Task data:

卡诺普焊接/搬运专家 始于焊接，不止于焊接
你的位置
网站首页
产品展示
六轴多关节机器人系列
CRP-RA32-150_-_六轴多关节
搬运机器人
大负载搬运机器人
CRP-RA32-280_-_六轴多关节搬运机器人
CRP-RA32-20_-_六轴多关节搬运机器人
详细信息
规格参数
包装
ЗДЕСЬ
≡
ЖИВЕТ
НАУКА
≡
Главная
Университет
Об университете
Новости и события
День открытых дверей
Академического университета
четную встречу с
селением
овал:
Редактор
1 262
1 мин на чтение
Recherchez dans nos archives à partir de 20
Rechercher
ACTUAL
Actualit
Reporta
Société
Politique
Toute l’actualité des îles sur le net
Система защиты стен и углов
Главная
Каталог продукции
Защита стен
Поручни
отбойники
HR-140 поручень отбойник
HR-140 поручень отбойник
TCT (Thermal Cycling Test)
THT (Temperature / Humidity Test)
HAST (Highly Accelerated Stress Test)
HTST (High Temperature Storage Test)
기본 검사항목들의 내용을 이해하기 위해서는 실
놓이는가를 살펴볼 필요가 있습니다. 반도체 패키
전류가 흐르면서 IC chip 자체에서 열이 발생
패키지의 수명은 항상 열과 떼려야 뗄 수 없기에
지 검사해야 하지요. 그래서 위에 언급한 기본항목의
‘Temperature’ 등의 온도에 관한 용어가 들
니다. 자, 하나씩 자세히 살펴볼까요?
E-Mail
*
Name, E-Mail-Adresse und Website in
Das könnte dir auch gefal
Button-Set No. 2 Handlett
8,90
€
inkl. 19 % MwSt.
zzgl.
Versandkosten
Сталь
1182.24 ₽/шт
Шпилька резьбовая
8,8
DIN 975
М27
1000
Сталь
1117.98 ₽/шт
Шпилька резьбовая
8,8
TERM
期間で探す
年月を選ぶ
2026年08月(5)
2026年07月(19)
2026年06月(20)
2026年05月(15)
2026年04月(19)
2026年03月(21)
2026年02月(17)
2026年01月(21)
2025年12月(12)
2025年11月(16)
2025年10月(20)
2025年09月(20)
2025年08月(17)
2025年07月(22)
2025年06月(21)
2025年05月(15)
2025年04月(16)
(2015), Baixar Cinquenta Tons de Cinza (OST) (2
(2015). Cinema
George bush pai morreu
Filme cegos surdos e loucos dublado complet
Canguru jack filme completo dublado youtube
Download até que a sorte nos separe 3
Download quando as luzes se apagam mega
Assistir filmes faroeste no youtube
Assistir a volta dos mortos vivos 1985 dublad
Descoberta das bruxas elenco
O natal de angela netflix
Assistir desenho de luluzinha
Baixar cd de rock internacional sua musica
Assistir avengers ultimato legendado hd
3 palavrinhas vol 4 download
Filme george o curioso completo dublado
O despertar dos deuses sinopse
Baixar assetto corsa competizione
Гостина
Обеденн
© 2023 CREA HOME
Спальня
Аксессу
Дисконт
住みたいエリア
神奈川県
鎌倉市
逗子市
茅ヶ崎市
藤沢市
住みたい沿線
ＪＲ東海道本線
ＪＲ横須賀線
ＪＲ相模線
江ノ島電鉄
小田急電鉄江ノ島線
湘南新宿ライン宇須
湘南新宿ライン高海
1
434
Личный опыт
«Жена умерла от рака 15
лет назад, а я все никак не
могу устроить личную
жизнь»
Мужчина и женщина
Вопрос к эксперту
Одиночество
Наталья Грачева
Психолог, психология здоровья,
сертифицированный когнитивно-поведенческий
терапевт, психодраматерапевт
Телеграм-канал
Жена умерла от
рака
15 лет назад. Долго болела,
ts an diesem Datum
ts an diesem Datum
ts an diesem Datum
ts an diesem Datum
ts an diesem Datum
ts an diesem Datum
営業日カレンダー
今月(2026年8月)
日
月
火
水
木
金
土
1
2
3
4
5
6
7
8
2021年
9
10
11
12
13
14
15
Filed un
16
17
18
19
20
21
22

Brief:
Set down, without alteration, every line from the beginning of the listing down to and including the line containing "2025年04月(16)".

Solution to this task:
卡诺普焊接/搬运专家 始于焊接，不止于焊接
你的位置
网站首页
产品展示
六轴多关节机器人系列
CRP-RA32-150_-_六轴多关节
搬运机器人
大负载搬运机器人
CRP-RA32-280_-_六轴多关节搬运机器人
CRP-RA32-20_-_六轴多关节搬运机器人
详细信息
规格参数
包装
ЗДЕСЬ
≡
ЖИВЕТ
НАУКА
≡
Главная
Университет
Об университете
Новости и события
День открытых дверей
Академического университета
четную встречу с
селением
овал:
Редактор
1 262
1 мин на чтение
Recherchez dans nos archives à partir de 20
Rechercher
ACTUAL
Actualit
Reporta
Société
Politique
Toute l’actualité des îles sur le net
Система защиты стен и углов
Главная
Каталог продукции
Защита стен
Поручни
отбойники
HR-140 поручень отбойник
HR-140 поручень отбойник
TCT (Thermal Cycling Test)
THT (Temperature / Humidity Test)
HAST (Highly Accelerated Stress Test)
HTST (High Temperature Storage Test)
기본 검사항목들의 내용을 이해하기 위해서는 실
놓이는가를 살펴볼 필요가 있습니다. 반도체 패키
전류가 흐르면서 IC chip 자체에서 열이 발생
패키지의 수명은 항상 열과 떼려야 뗄 수 없기에
지 검사해야 하지요. 그래서 위에 언급한 기본항목의
‘Temperature’ 등의 온도에 관한 용어가 들
니다. 자, 하나씩 자세히 살펴볼까요?
E-Mail
*
Name, E-Mail-Adresse und Website in
Das könnte dir auch gefal
Button-Set No. 2 Handlett
8,90
€
inkl. 19 % MwSt.
zzgl.
Versandkosten
Сталь
1182.24 ₽/шт
Шпилька резьбовая
8,8
DIN 975
М27
1000
Сталь
1117.98 ₽/шт
Шпилька резьбовая
8,8
TERM
期間で探す
年月を選ぶ
2026年08月(5)
2026年07月(19)
2026年06月(20)
2026年05月(15)
2026年04月(19)
2026年03月(21)
2026年02月(17)
2026年01月(21)
2025年12月(12)
2025年11月(16)
2025年10月(20)
2025年09月(20)
2025年08月(17)
2025年07月(22)
2025年06月(21)
2025年05月(15)
2025年04月(16)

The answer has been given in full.